Recorded data:
·····
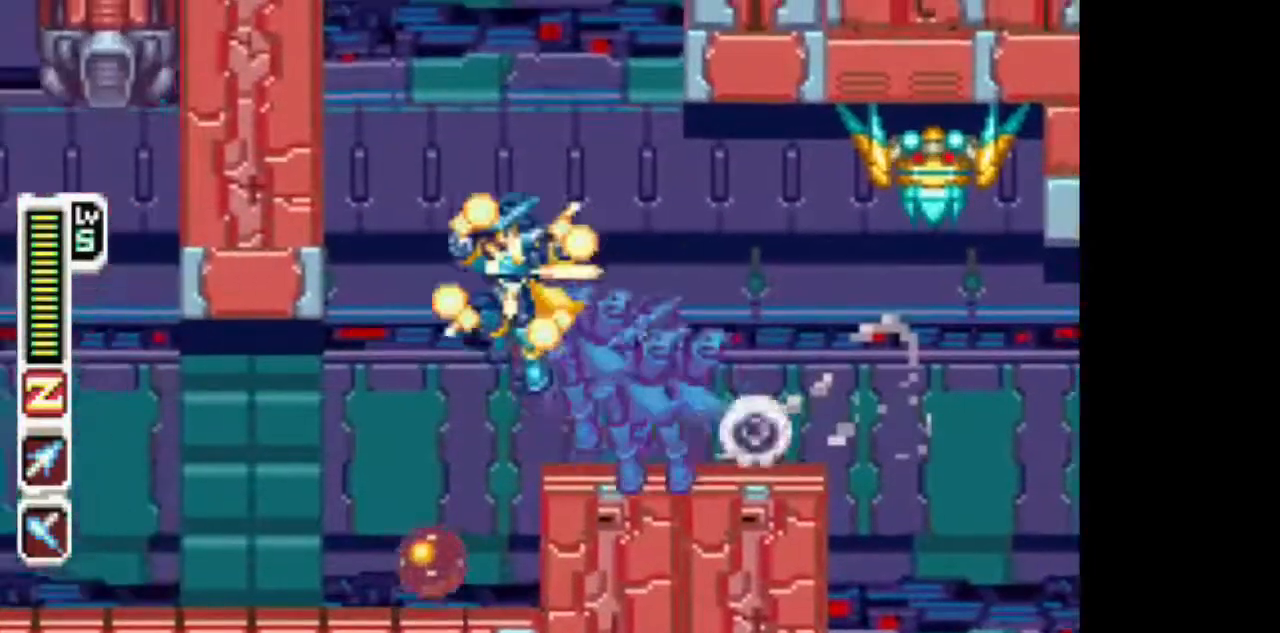
{"buttons": ["TRIANGLE", "DPAD_RIGHT"], "events": [[33, "DPAD_DOWN", "down"], [33, "TRIANGLE", "up"], [83, "CIRCLE", "up"], [83, "DPAD_LEFT", "up"], [83, "TRIANGLE", "down"], [300, "DPAD_DOWN", "up"], [400, "DPAD_RIGHT", "down"]]}
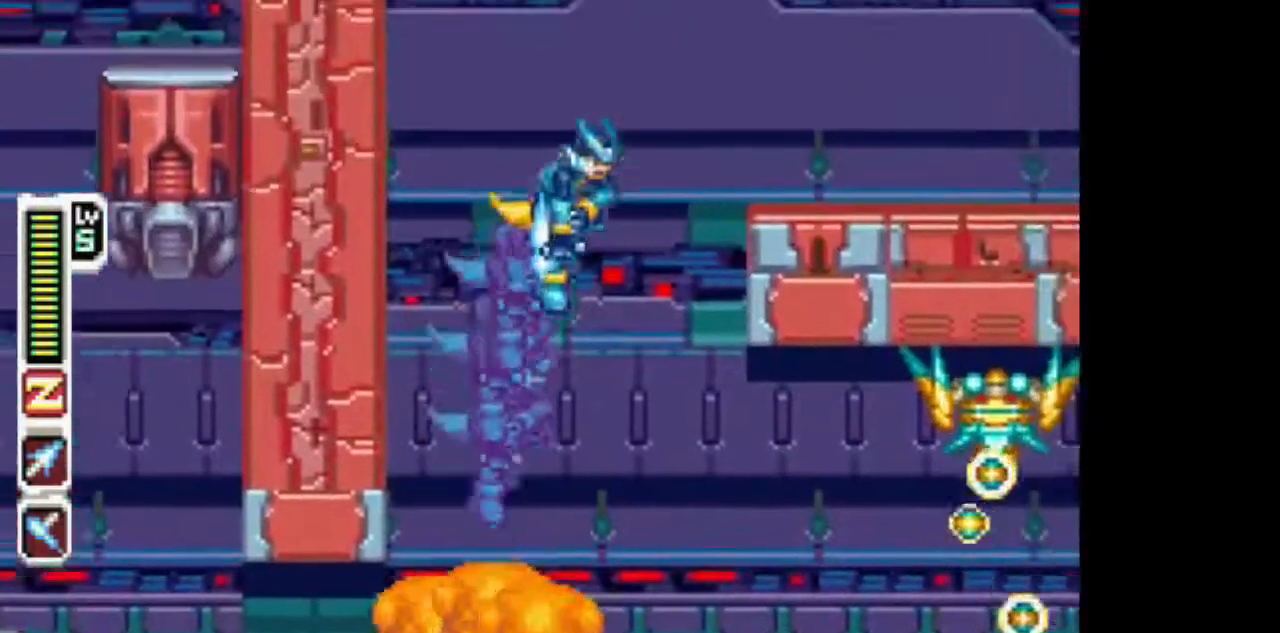
{"buttons": ["TRIANGLE", "DPAD_RIGHT"], "events": []}
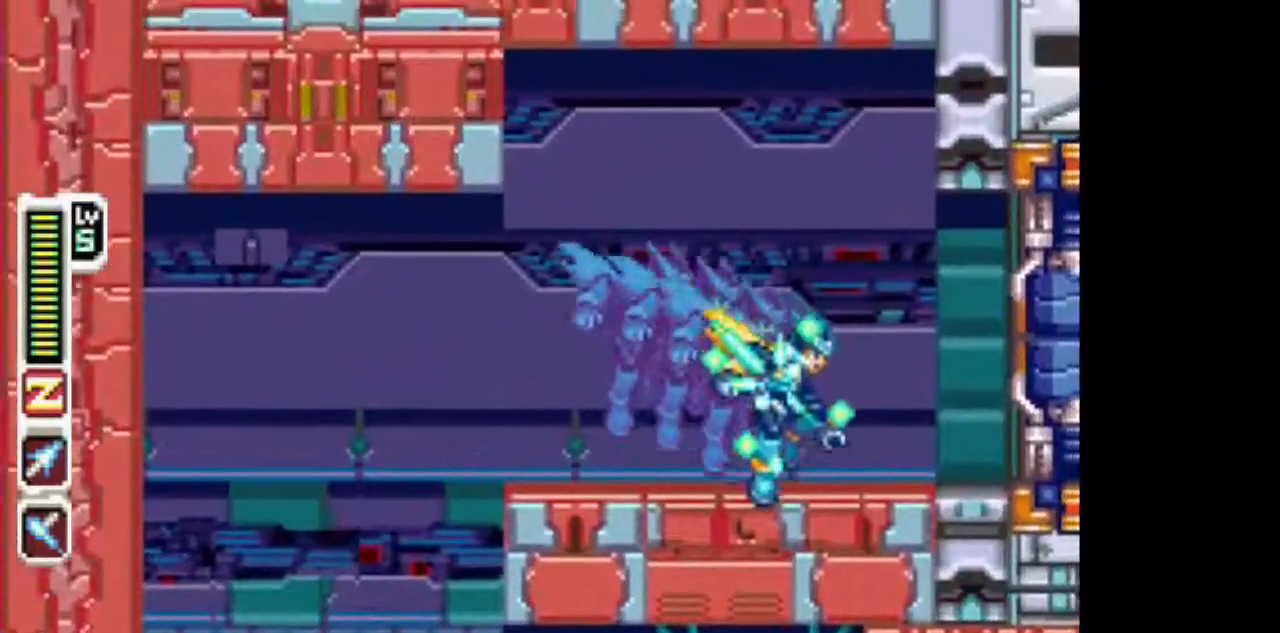
{"buttons": ["TRIANGLE"], "events": [[367, "DPAD_RIGHT", "up"]]}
·····
Exercise brief: With the images removed, write out all of the material above exactly.

Task solution:
{"buttons": ["TRIANGLE", "DPAD_RIGHT"], "events": [[33, "DPAD_DOWN", "down"], [33, "TRIANGLE", "up"], [83, "CIRCLE", "up"], [83, "DPAD_LEFT", "up"], [83, "TRIANGLE", "down"], [300, "DPAD_DOWN", "up"], [400, "DPAD_RIGHT", "down"]]}
{"buttons": ["TRIANGLE", "DPAD_RIGHT"], "events": []}
{"buttons": ["TRIANGLE"], "events": [[367, "DPAD_RIGHT", "up"]]}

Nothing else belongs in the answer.